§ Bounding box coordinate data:

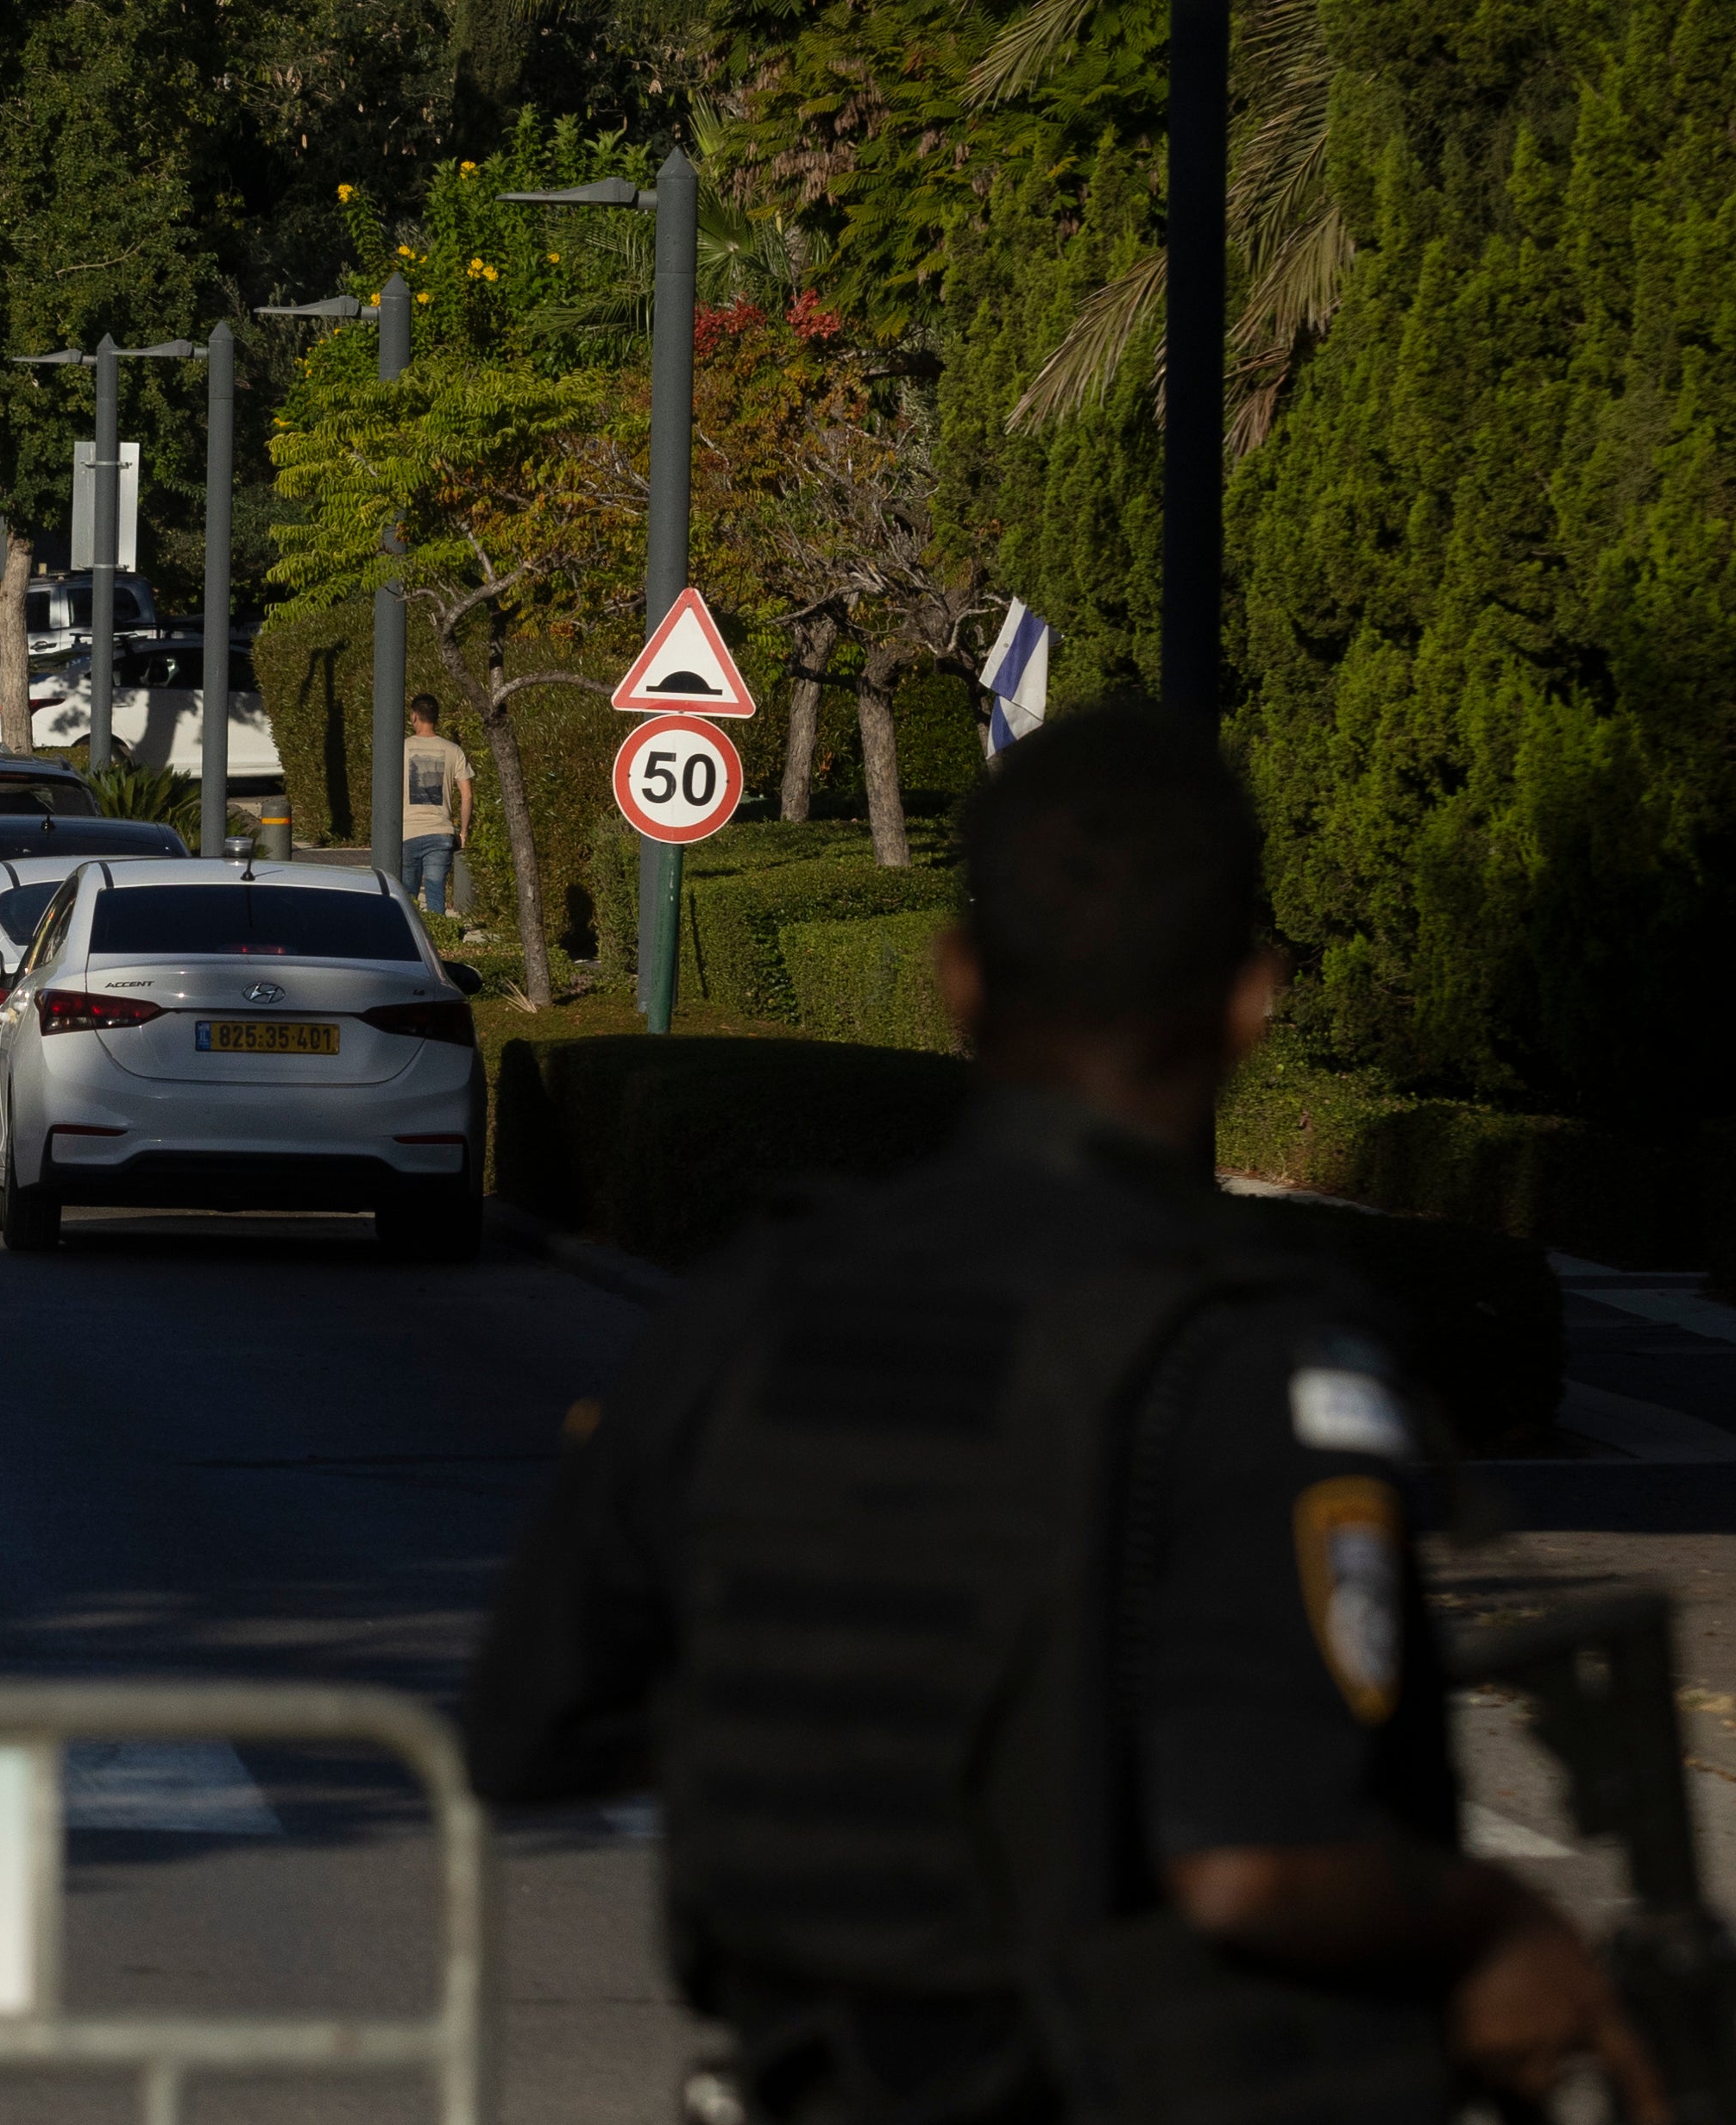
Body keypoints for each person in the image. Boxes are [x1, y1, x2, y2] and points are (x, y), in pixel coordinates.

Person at [463, 707, 1664, 2125]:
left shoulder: (759, 1305)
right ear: (1248, 1002)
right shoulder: (1251, 1353)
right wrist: (1499, 1928)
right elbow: (1261, 1862)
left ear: (960, 982)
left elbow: (528, 1725)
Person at [399, 695, 474, 915]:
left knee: (408, 897)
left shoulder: (401, 748)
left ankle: (410, 944)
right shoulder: (454, 751)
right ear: (436, 718)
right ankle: (439, 941)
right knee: (435, 894)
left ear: (414, 716)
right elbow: (467, 795)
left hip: (407, 832)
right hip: (441, 833)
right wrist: (463, 832)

§ Task description:
Could you write out all the records exactly, without the pictures?

§ Expected output:
Body keypoints for each person in the image. Boxes are [x1, y1, x2, y2] and points are (x, y), in pixel coordinates.

Person at [463, 707, 1664, 2125]:
left shoulder: (759, 1305)
right ear: (1248, 1002)
right shoulder: (1251, 1353)
right wrist: (1499, 1928)
right elbow: (1261, 1862)
left ear: (960, 982)
left elbow: (528, 1725)
Person at [399, 695, 474, 915]:
left knee: (408, 897)
left shoulder: (401, 748)
left ankle: (410, 944)
right shoulder: (454, 751)
right ear: (436, 718)
right ankle: (439, 941)
right knee: (435, 894)
left ear: (414, 716)
right elbow: (467, 795)
left hip: (407, 832)
right hip: (441, 833)
right wrist: (463, 832)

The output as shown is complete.